What is a trademark?


A trademark is a distinctive letter, signature, name, label, numerical or any combination of these that is used to identify and distinguish goods of one person or enterprise in the market place.   The Trade Marks Act Cap 401 defines a trademark as ‘a mark used or proposed to be used in relation to goods for the purpose of indicating, or so as to indicate, a connection in the course of trade between the goods and some person having the right either as proprietor or as registered user to use the mark, whether with or without any indication of the identity of that person'. Under the Act, a mark may include a devise, brand, heading, label, ticket, name, signature, word, letter, numerical or any other combination thereof.

Use of Trade Marks


As stated above, the principal function of a trademark is to identify the origin and thereby distinguish products from those of competitors. Thus, a trademark helps consumers differentiate brands.  In the case of mealie meal, for example, a trademark would assist a consumer identify the preferred mealie meal brand.

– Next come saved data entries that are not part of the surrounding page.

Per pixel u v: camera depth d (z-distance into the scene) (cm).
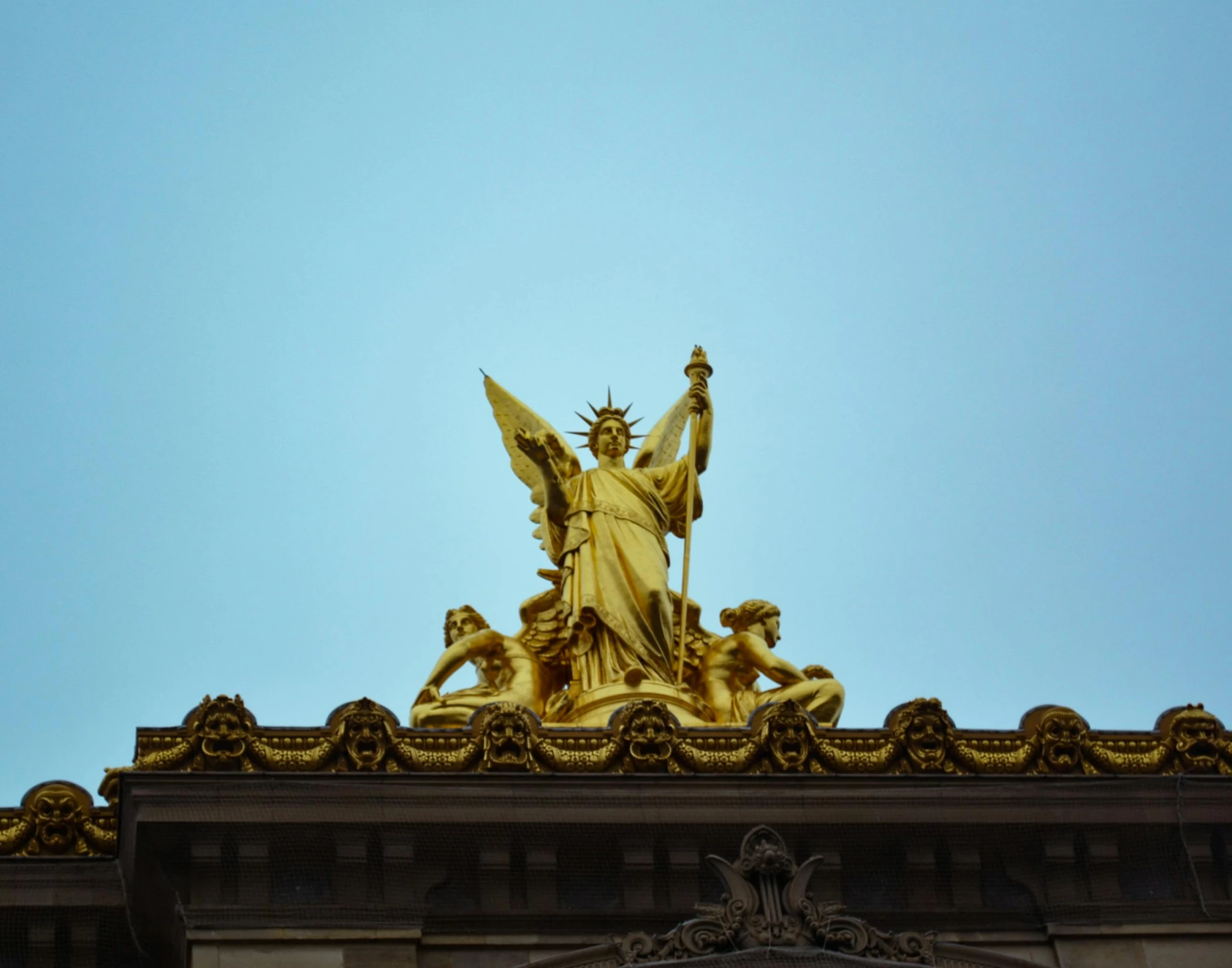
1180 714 3497
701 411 4359
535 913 3262
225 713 3328
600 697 3828
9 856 3312
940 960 3244
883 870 3344
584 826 3294
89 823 3359
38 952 3281
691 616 4097
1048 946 3312
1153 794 3403
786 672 3938
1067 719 3459
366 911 3225
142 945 3284
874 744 3425
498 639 3988
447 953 3222
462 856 3278
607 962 3195
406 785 3288
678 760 3369
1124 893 3362
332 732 3334
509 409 4450
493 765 3328
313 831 3253
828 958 3188
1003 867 3362
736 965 3167
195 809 3238
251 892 3234
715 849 3319
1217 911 3344
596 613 3953
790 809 3331
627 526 4103
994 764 3412
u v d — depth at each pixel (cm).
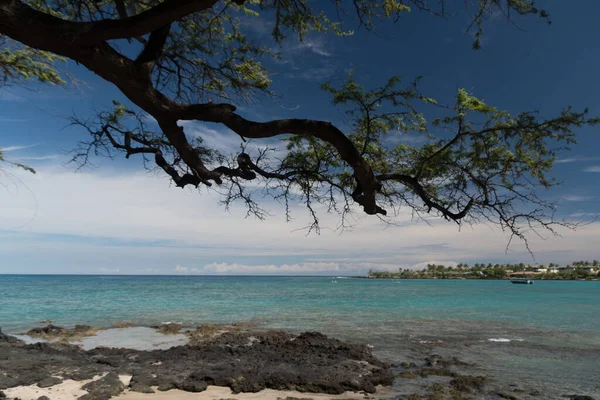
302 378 935
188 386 874
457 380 1049
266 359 1144
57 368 946
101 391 805
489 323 2331
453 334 1897
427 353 1442
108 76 368
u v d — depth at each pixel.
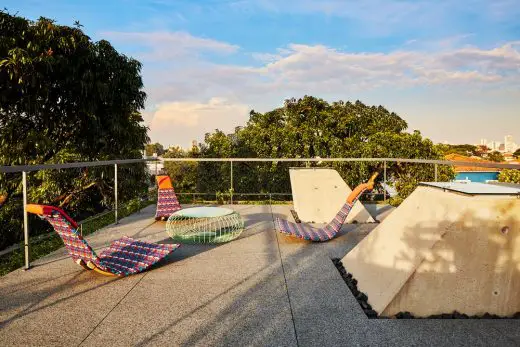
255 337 2.03
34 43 8.45
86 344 1.96
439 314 2.27
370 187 4.39
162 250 3.43
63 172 8.91
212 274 3.11
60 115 9.75
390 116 14.84
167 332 2.09
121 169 10.06
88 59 9.24
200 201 8.95
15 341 1.99
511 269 2.29
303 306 2.44
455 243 2.28
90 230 5.43
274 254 3.71
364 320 2.22
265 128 13.66
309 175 6.02
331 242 4.18
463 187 2.59
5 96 8.47
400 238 2.64
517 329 2.10
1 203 8.95
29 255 3.30
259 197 11.98
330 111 13.78
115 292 2.71
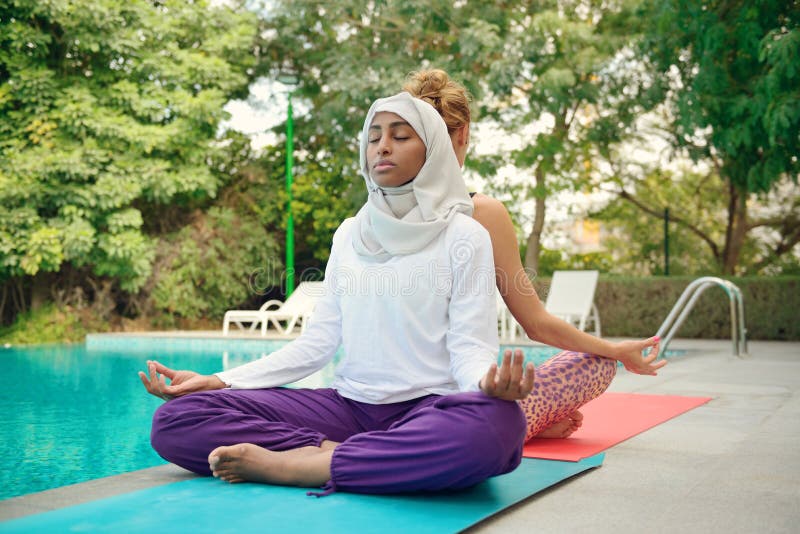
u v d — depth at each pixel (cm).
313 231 1391
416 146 205
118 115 1104
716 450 256
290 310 1034
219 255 1245
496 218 230
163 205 1238
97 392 503
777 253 1456
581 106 1250
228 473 202
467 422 179
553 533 162
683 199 1507
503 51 1096
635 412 336
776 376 497
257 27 1305
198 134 1184
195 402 211
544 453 245
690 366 576
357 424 217
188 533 159
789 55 738
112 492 201
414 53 1240
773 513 177
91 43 1058
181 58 1151
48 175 1016
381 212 204
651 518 174
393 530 161
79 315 1127
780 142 846
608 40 1104
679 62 955
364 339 210
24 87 1021
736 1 845
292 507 179
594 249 1555
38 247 1010
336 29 1316
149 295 1195
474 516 171
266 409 215
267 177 1314
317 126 1292
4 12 1017
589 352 247
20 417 402
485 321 199
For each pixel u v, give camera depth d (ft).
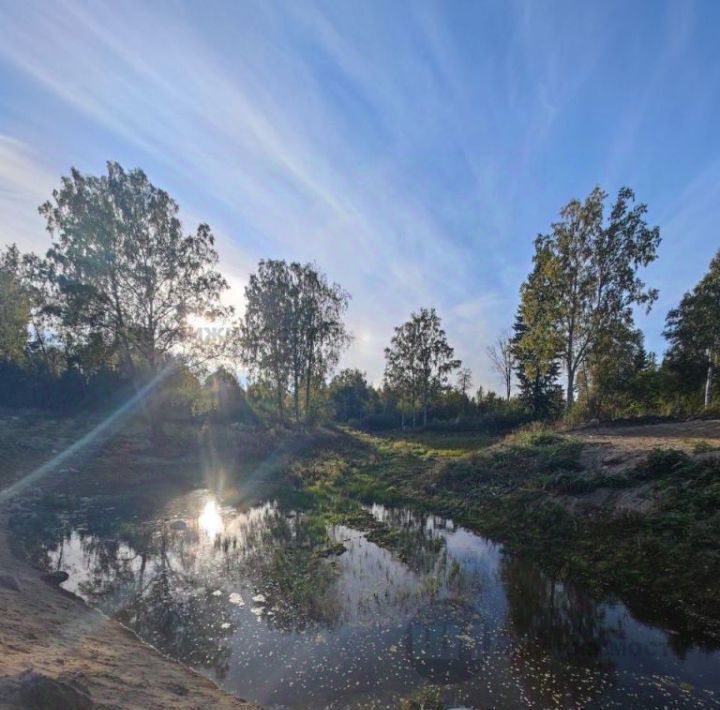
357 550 34.30
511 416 135.23
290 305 128.77
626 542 29.37
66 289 77.05
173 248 85.81
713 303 96.99
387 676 18.06
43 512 47.09
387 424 176.35
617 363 83.87
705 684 17.38
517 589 26.45
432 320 157.99
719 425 54.80
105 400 118.52
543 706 16.12
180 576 29.04
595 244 80.07
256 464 79.77
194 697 15.58
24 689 11.54
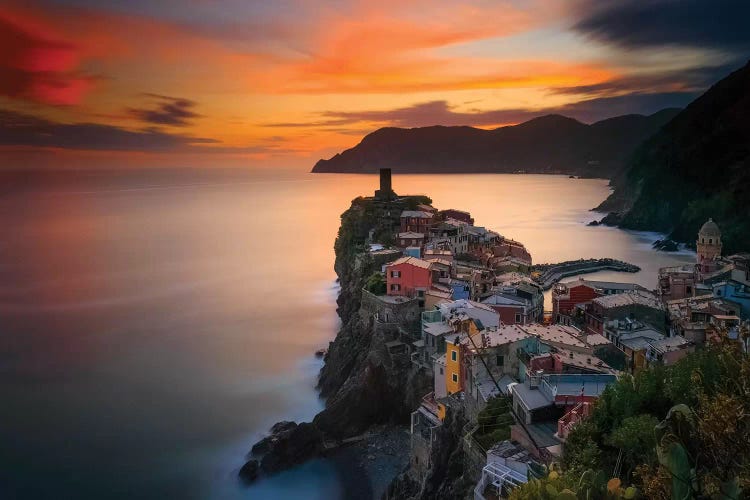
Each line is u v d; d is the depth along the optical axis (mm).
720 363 33594
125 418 95312
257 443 83500
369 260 123938
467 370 61875
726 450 21828
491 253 151125
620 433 34031
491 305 89562
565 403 47625
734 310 95938
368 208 167000
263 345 129125
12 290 184750
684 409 24391
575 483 27344
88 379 111312
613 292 116750
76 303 168500
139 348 128500
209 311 158500
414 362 85812
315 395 102250
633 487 24656
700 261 159375
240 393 103688
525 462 41844
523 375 57594
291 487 74938
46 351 126625
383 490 71500
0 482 77250
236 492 74500
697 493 21578
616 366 62250
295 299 171625
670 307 103438
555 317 108375
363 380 88188
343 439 84375
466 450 51000
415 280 99750
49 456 83750
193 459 82375
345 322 123750
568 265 192750
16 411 98000
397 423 85438
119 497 73812
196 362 119125
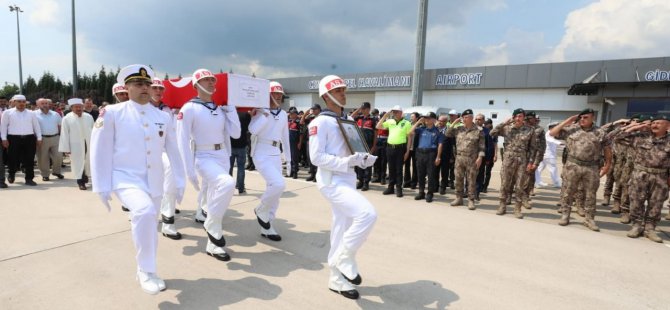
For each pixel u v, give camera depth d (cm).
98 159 301
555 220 616
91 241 434
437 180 806
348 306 308
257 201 663
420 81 1616
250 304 306
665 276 394
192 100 429
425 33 1587
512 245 477
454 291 343
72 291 317
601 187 943
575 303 330
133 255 396
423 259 418
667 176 516
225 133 461
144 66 325
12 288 319
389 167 779
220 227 405
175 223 525
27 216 530
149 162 324
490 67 2206
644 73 1786
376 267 391
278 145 505
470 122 669
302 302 312
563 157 695
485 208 690
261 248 436
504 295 339
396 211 636
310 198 699
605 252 462
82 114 727
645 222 534
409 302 319
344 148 329
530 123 638
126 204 297
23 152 778
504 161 636
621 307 326
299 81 3014
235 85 473
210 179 397
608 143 570
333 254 325
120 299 306
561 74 1998
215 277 355
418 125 768
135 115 321
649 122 525
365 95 2834
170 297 313
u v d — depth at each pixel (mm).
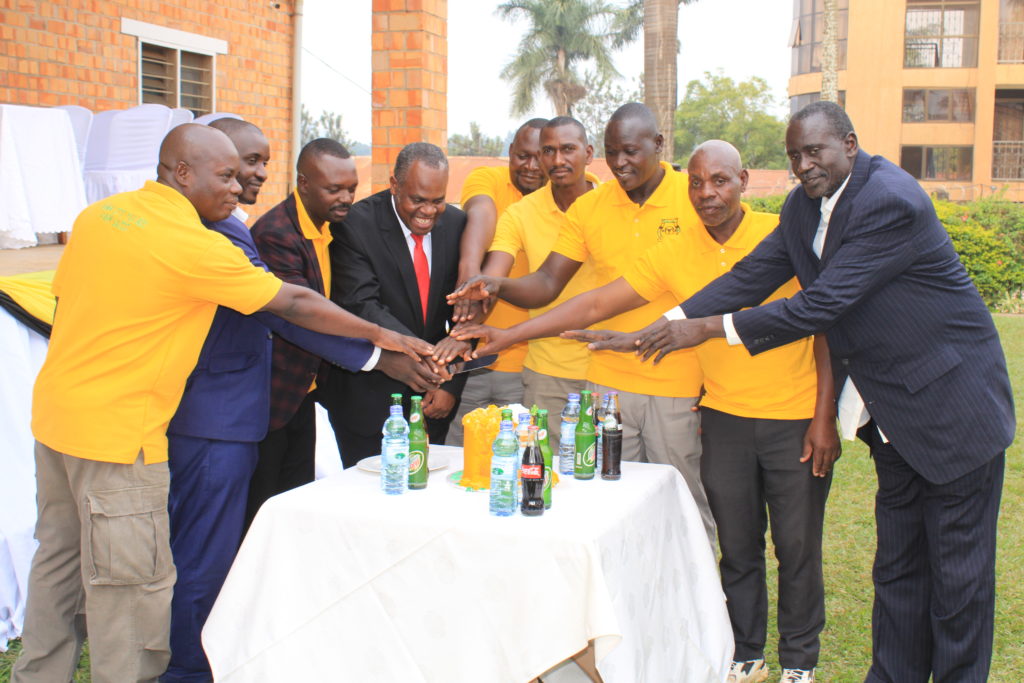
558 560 2756
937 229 3043
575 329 3752
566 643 2750
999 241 16266
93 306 3057
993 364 3111
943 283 3049
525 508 2936
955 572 3156
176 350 3154
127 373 3070
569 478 3373
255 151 3750
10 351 4219
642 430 3893
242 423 3506
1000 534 5086
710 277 3596
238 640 3086
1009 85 33281
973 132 33844
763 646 3697
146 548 3123
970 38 33625
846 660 3842
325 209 3713
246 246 3428
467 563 2861
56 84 9477
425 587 2914
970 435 3059
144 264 3035
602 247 3941
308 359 3895
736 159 3395
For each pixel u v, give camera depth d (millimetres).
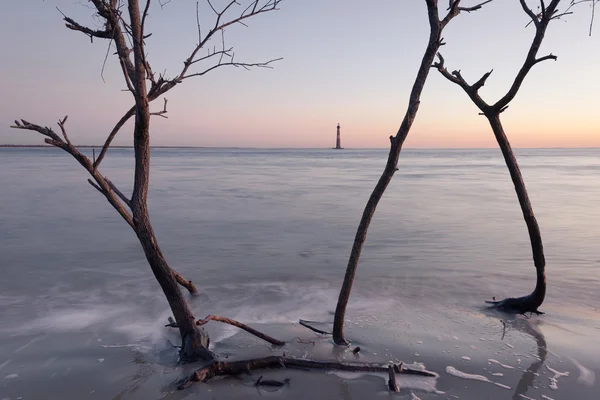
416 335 5309
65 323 5840
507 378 4223
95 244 10883
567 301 6734
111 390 4035
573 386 4082
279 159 93250
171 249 10492
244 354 4719
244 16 4547
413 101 4391
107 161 66812
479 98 5738
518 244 10977
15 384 4152
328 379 4152
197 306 6594
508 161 5812
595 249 10312
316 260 9477
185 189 25062
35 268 8703
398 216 15453
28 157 78625
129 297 6977
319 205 18406
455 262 9266
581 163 69438
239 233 12453
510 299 6324
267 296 7066
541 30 5191
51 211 16047
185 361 4555
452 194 22797
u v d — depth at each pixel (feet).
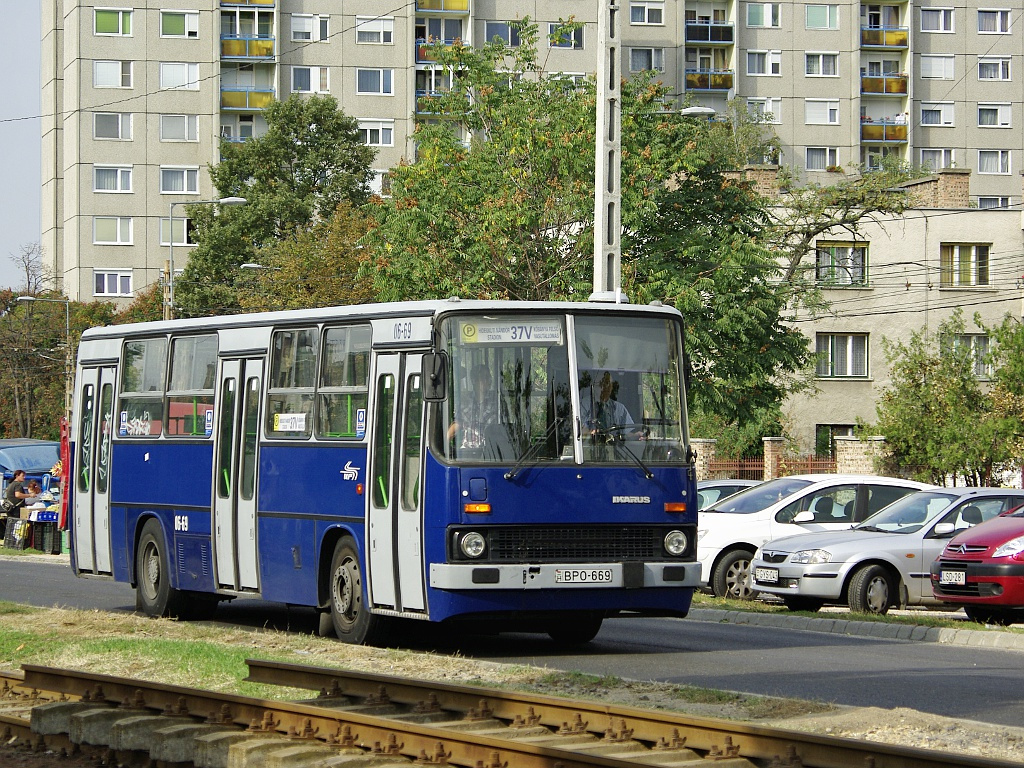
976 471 271.90
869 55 634.02
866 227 404.77
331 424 102.58
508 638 111.65
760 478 291.38
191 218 509.76
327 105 520.01
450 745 57.26
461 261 239.71
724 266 247.91
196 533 117.50
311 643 97.60
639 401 95.66
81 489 136.15
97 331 136.05
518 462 91.50
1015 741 62.28
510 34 599.57
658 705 71.00
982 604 121.90
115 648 94.79
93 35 581.53
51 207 638.53
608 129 162.81
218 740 59.36
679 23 613.52
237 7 586.86
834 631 121.39
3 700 75.51
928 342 294.66
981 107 638.12
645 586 93.09
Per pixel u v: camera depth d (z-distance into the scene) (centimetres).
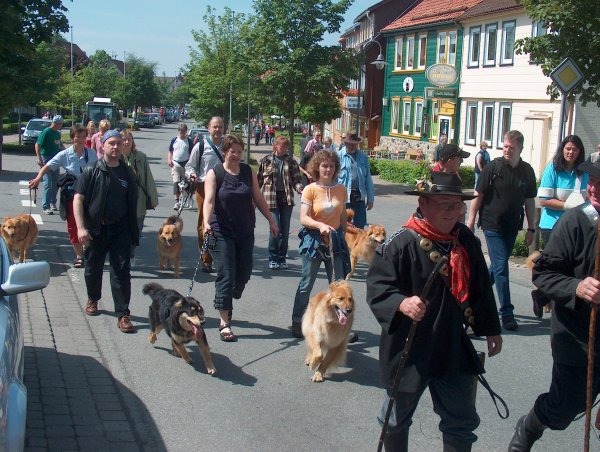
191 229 1472
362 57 2731
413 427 541
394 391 377
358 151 1102
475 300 404
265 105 2727
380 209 2022
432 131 3747
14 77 1091
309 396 595
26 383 587
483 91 3186
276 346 724
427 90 3388
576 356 410
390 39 4288
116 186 745
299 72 2578
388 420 383
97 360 659
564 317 414
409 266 392
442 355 389
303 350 714
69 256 1119
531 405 588
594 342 401
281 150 1097
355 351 722
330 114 2886
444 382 392
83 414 535
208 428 526
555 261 409
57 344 695
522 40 1340
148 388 600
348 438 516
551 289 404
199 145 1053
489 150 3131
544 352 727
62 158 1027
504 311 807
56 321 770
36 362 641
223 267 722
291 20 2619
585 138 2558
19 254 1066
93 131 1576
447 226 391
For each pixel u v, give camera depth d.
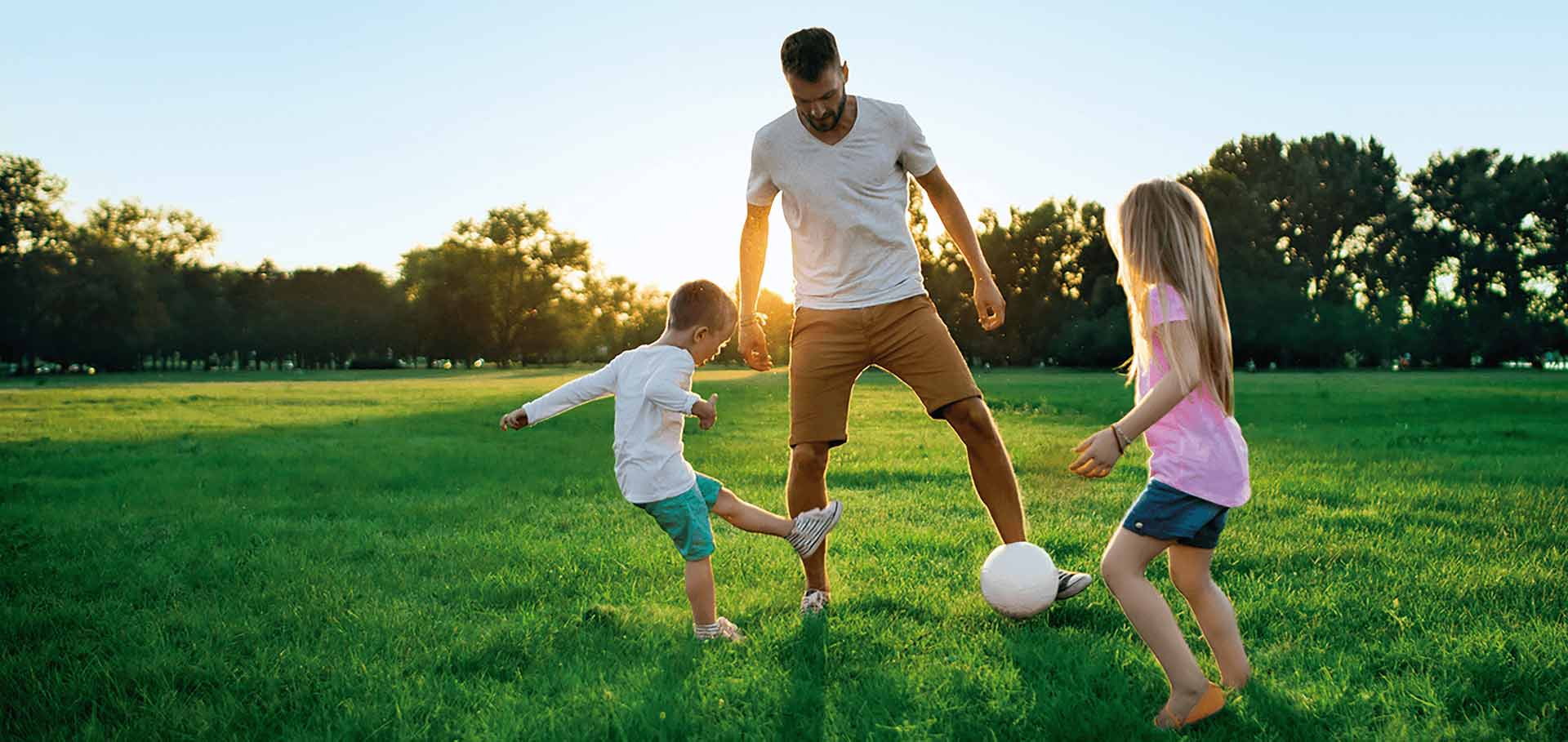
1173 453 2.85
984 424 4.12
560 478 8.52
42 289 66.25
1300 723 2.80
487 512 6.66
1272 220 68.31
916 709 2.96
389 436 12.91
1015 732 2.79
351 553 5.26
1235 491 2.82
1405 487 7.36
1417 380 36.38
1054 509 6.65
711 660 3.38
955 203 4.33
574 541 5.59
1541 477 7.96
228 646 3.63
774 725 2.85
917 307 4.12
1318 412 16.34
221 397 24.64
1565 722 2.82
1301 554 4.97
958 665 3.29
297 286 90.69
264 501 7.12
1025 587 3.72
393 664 3.38
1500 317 64.56
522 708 2.97
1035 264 69.94
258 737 2.84
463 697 3.08
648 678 3.21
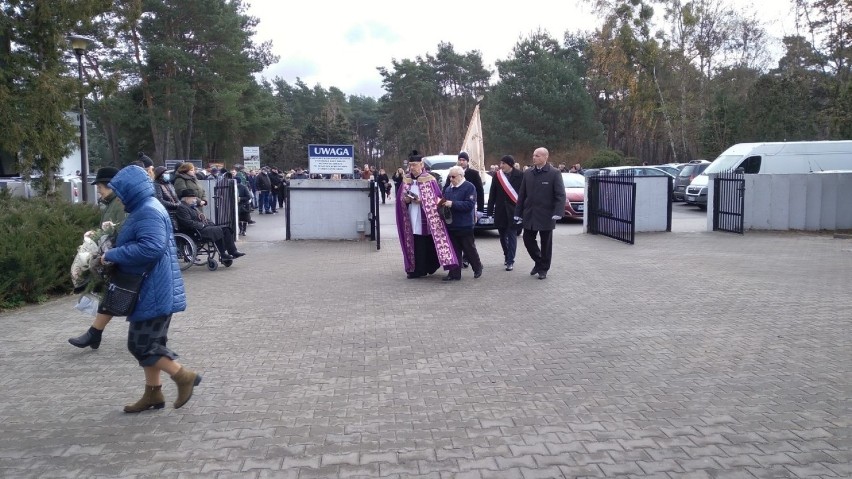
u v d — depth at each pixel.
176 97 40.59
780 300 9.12
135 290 5.02
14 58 13.20
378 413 5.27
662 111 44.78
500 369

Accordingly, a trademark can be a marketing tool and an instrument for communicating messages about products, technologies, cultures and individuals. A trademark, though an intangible asset, can also be used as collateral for sourcing loan finance. It can equally be an important asset in mergers and acquisitions, joint ventures, cooperative R&D agreements and licensing agreements. As technology becomes an increasingly important component of business, trademarks have further become a symbol of compliance with safety requirements and the fulfillment of technical specifications.

The law applicable to Trade Marks


The principle law on trademarks in Saint Lucia is the Trademarks Act No. 22 of 2001. It provides for registration of trademarks and matters incidental thereto. It is supplemented by Trade Marks Regulations, the Trade Marks Regulations No. 17 of 2003.